» **PROBLEM TO WORK ON**:
Return every line of text from all the items below, unchanged and in the same order, and leave the pictures out.
### EXERCISE INPUTS ###
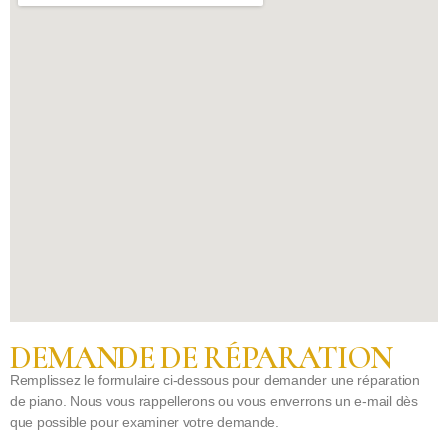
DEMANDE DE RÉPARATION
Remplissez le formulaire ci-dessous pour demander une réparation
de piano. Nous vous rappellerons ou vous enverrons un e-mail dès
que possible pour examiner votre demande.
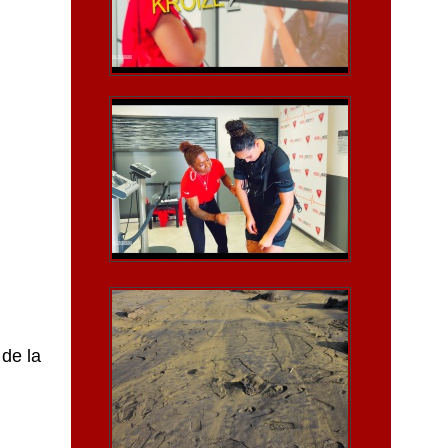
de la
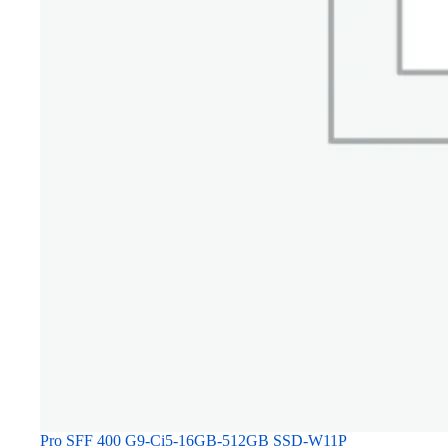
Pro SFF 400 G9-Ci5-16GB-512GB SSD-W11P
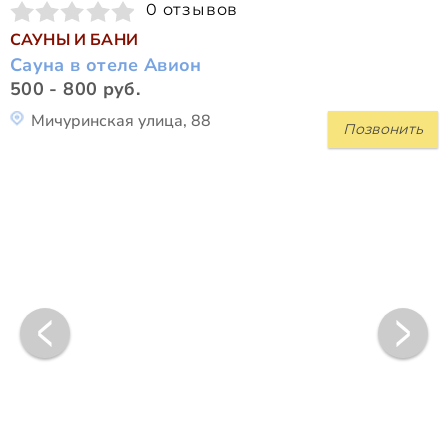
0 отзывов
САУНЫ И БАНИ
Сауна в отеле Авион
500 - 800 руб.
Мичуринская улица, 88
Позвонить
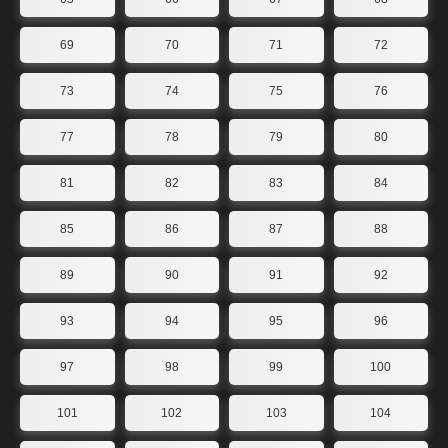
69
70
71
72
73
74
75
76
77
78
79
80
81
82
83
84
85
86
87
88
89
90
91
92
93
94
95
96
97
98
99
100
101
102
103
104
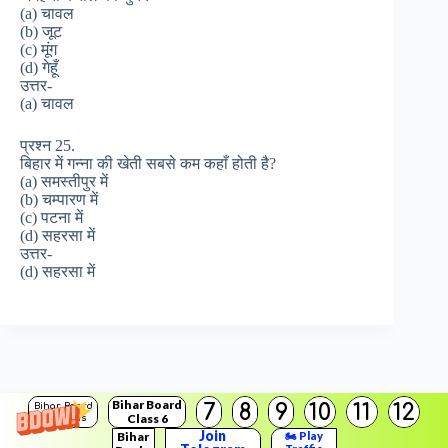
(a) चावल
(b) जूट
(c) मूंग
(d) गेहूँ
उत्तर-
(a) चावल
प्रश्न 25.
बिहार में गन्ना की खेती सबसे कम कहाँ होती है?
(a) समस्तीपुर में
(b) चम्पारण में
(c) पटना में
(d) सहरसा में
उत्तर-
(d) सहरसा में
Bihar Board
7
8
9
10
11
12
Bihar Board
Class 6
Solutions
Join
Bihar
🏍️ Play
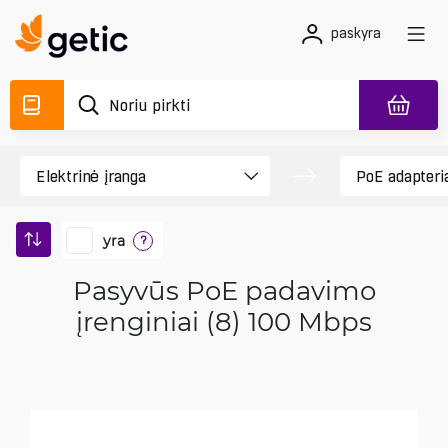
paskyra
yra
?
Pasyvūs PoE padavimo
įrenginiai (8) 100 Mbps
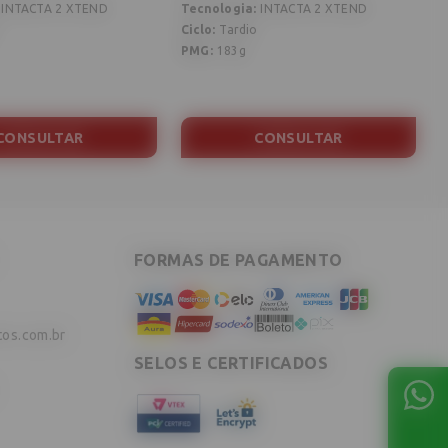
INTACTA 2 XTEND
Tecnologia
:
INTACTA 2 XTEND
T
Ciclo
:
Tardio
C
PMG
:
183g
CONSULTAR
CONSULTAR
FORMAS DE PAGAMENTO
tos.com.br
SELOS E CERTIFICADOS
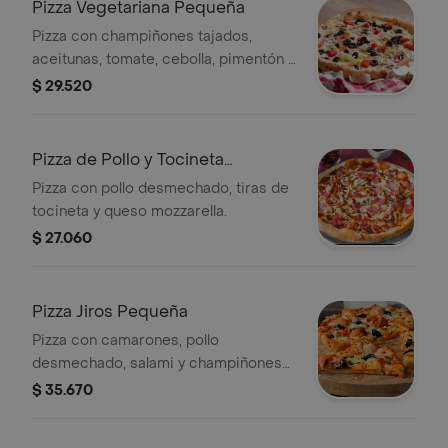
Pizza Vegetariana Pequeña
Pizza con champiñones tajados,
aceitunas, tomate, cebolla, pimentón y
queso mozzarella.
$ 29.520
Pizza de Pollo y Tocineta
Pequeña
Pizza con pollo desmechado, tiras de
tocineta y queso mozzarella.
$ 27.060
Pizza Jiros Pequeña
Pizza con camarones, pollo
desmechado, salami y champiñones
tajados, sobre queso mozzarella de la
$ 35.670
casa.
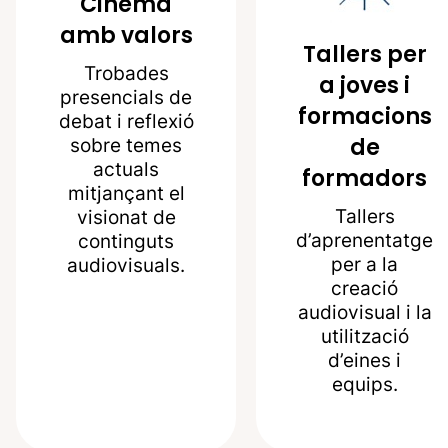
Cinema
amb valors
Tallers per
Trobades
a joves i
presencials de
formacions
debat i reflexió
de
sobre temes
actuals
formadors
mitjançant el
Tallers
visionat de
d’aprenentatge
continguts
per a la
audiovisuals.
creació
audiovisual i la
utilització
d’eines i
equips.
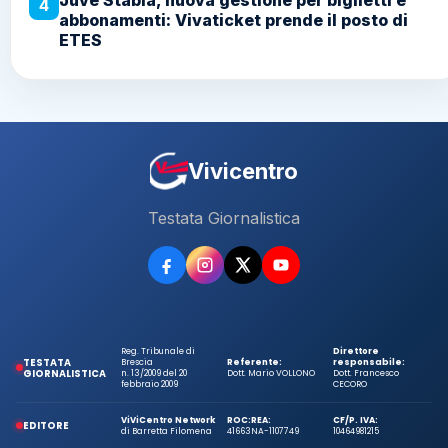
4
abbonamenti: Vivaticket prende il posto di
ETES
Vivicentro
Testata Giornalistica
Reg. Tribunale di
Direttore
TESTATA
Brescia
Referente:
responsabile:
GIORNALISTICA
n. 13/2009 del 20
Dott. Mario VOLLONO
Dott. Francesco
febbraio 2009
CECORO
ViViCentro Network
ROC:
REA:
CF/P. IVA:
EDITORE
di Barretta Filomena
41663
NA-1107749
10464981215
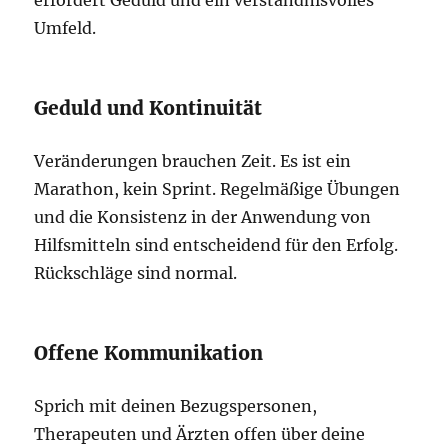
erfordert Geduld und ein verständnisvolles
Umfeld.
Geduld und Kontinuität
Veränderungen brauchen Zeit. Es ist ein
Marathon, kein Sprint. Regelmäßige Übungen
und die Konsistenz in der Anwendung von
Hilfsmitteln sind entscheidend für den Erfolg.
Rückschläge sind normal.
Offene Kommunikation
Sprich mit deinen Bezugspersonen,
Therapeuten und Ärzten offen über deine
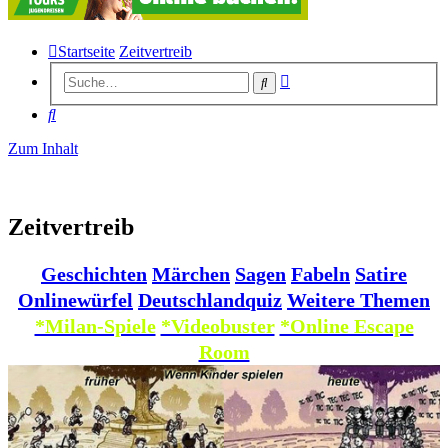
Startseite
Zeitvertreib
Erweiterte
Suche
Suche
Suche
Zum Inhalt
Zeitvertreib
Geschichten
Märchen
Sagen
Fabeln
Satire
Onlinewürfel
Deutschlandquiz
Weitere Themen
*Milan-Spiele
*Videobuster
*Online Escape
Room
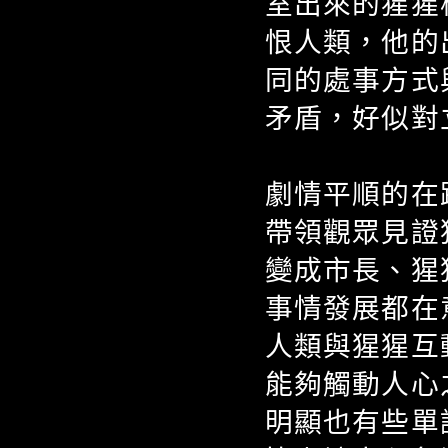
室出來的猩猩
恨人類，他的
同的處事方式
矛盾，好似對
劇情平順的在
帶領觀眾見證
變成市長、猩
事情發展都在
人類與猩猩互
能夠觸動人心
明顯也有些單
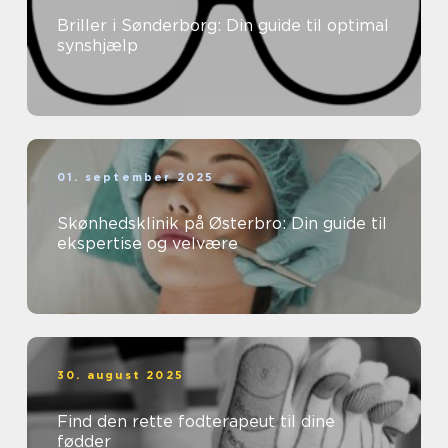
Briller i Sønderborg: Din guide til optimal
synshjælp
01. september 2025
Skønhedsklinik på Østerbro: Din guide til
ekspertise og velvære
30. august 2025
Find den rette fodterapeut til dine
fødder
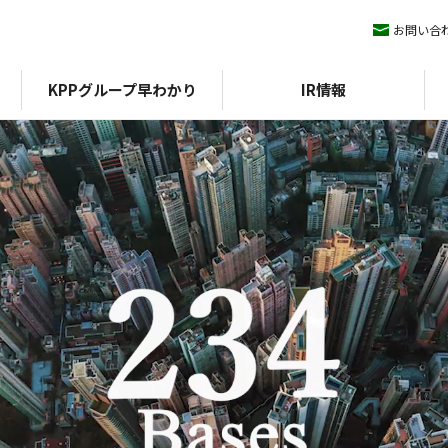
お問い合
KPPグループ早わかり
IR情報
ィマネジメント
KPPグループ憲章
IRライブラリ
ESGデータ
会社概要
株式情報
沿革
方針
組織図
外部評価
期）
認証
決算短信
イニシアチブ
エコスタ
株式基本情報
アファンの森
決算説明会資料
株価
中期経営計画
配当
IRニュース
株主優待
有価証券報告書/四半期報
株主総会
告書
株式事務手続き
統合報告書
###
» **YOUR RESPONSE**:
DEMANDE DE RÉPARATION
Remplissez le formulaire ci-dessous pour demander une réparation
de piano. Nous vous rappellerons ou vous enverrons un e-mail dès
que possible pour examiner votre demande.
de la
Pro SFF 400 G9-Ci5-16GB-512GB SSD-W11P
0 отзывов
САУНЫ И БАНИ
Сауна в отеле Авион
500 - 800 руб.
Мичуринская улица, 88
Позвонить
69
70
71
72
73
74
75
76
77
78
79
80
81
82
83
84
85
86
87
88
89
90
91
92
93
94
95
96
97
98
99
100
101
102
103
104
(a) चावल
(b) जूट
(c) मूंग
(d) गेहूँ
उत्तर-
(a) चावल
प्रश्न 25.
बिहार में गन्ना की खेती सबसे कम कहाँ होती है?
(a) समस्तीपुर में
(b) चम्पारण में
(c) पटना में
(d) सहरसा में
उत्तर-
(d) सहरसा में
Bihar Board
7
8
9
10
11
12
Bihar Board
Class 6
Solutions
Join
Bihar
🏍️ Play
paskyra
yra
?
Pasyvūs PoE padavimo
įrenginiai (8) 100 Mbps
INTACTA 2 XTEND
Tecnologia
:
INTACTA 2 XTEND
T
Ciclo
:
Tardio
C
PMG
:
183g
CONSULTAR
CONSULTAR
FORMAS DE PAGAMENTO
tos.com.br
SELOS E CERTIFICADOS
Pizza Vegetariana Pequeña
Pizza con champiñones tajados,
aceitunas, tomate, cebolla, pimentón y
queso mozzarella.
$ 29.520
Pizza de Pollo y Tocineta
Pequeña
Pizza con pollo desmechado, tiras de
tocineta y queso mozzarella.
$ 27.060
Pizza Jiros Pequeña
Pizza con camarones, pollo
desmechado, salami y champiñones
tajados, sobre queso mozzarella de la
$ 35.670
casa.
Cinema
amb valors
Tallers per
Trobades
a joves i
presencials de
formacions
debat i reflexió
de
sobre temes
actuals
formadors
mitjançant el
Tallers
visionat de
d’aprenentatge
continguts
per a la
audiovisuals.
creació
audiovisual i la
utilització
d’eines i
equips.
4
abbonamenti: Vivaticket prende il posto di
ETES
Vivicentro
Testata Giornalistica
Reg. Tribunale di
Direttore
TESTATA
Brescia
Referente:
responsabile:
GIORNALISTICA
n. 13/2009 del 20
Dott. Mario VOLLONO
Dott. Francesco
febbraio 2009
CECORO
ViViCentro Network
ROC:
REA:
CF/P. IVA:
EDITORE
di Barretta Filomena
41663
NA-1107749
10464981215
erfordert Geduld und ein verständnisvolles
Umfeld.
Geduld und Kontinuität
Veränderungen brauchen Zeit. Es ist ein
Marathon, kein Sprint. Regelmäßige Übungen
und die Konsistenz in der Anwendung von
Hilfsmitteln sind entscheidend für den Erfolg.
Rückschläge sind normal.
Offene Kommunikation
Sprich mit deinen Bezugspersonen,
Therapeuten und Ärzten offen über deine
Startseite
Zeitvertreib
Erweiterte
Suche
Suche
Suche
Zum Inhalt
Zeitvertreib
Geschichten
Märchen
Sagen
Fabeln
Satire
Onlinewürfel
Deutschlandquiz
Weitere Themen
*Milan-Spiele
*Videobuster
*Online Escape
Room
室出來的猩猩
恨人類，他的
同的處事方式
矛盾，好似對
劇情平順的在
帶領觀眾見證
變成市長、猩
事情發展都在
人類與猩猩互
能夠觸動人心
明顯也有些單
Briller i Sønderborg: Din guide til optimal
synshjælp
01. september 2025
Skønhedsklinik på Østerbro: Din guide til
ekspertise og velvære
30. august 2025
Find den rette fodterapeut til dine
fødder
お問い合
KPPグループ早わかり
IR情報
ィマネジメント
KPPグループ憲章
IRライブラリ
ESGデータ
会社概要
株式情報
沿革
方針
組織図
外部評価
期）
認証
決算短信
イニシアチブ
エコスタ
株式基本情報
アファンの森
決算説明会資料
株価
中期経営計画
配当
IRニュース
株主優待
有価証券報告書/四半期報
株主総会
告書
株式事務手続き
統合報告書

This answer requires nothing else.